(Per-instance keypoint data)
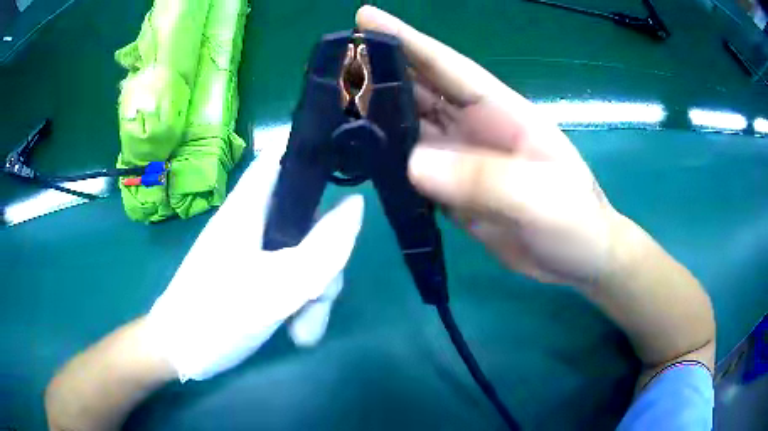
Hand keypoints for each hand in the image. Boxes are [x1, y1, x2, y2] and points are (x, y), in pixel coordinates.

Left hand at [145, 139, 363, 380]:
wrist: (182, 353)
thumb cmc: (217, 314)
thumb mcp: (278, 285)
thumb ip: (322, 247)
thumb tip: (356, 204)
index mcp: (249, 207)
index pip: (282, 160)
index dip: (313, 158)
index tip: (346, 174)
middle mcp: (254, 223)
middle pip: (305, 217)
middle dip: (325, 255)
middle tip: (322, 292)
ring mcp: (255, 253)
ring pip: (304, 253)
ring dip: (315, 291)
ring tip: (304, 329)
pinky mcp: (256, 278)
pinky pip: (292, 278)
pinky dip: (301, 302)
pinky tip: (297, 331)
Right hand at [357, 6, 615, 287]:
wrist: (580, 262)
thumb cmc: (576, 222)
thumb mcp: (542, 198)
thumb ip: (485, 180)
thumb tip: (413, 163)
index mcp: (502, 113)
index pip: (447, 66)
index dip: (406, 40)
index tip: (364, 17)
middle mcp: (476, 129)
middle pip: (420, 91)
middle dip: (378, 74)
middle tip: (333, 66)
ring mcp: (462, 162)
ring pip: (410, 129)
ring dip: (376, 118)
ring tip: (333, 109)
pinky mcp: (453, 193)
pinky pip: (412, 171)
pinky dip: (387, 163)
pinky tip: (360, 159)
...
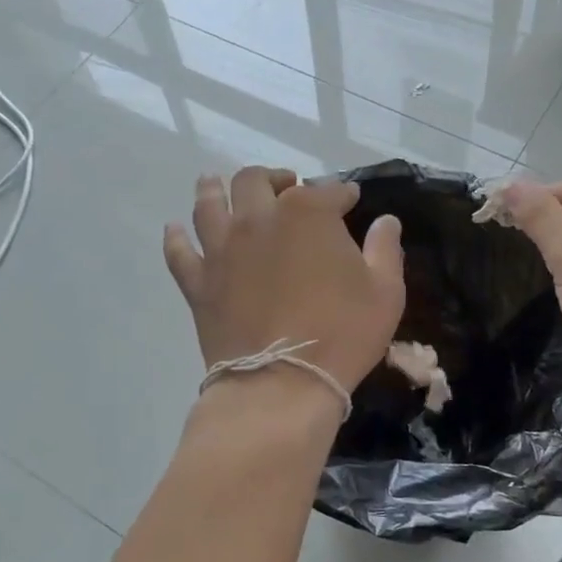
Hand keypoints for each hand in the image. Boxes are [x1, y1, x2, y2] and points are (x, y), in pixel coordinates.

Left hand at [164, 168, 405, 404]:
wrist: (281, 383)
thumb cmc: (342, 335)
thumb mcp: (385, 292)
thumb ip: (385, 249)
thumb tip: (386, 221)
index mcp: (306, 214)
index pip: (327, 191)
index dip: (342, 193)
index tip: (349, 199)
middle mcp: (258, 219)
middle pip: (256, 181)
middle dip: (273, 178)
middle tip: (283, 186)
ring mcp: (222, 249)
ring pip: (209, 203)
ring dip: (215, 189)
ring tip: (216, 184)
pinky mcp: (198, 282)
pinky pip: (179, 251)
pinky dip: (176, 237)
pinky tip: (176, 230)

* _Task instructions_
Please output exactly the lines between the one holding "index pip: (282, 160)" and the one holding "middle mcp: (476, 129)" in the records above, inclusive, and nothing more.

* _Result_
index pip: (282, 160)
index dip: (313, 158)
index tip: (346, 174)
middle mcp: (254, 223)
middle pip: (305, 217)
middle dip: (325, 255)
middle tip: (322, 292)
ring mcp: (255, 253)
ring pip: (304, 253)
ring dip: (315, 291)
ring tip: (304, 329)
pinky mcp: (256, 278)
pinky pip: (292, 278)
pinky dip: (301, 302)
pinky tip: (297, 331)
Right hand at [357, 6, 615, 287]:
wrist: (580, 262)
thumb cmc: (576, 222)
thumb mcp: (542, 198)
thumb ip: (485, 180)
thumb tip: (413, 163)
index mcp: (502, 113)
index pip: (447, 66)
index dip: (406, 40)
index tip: (364, 17)
middle mcp: (476, 129)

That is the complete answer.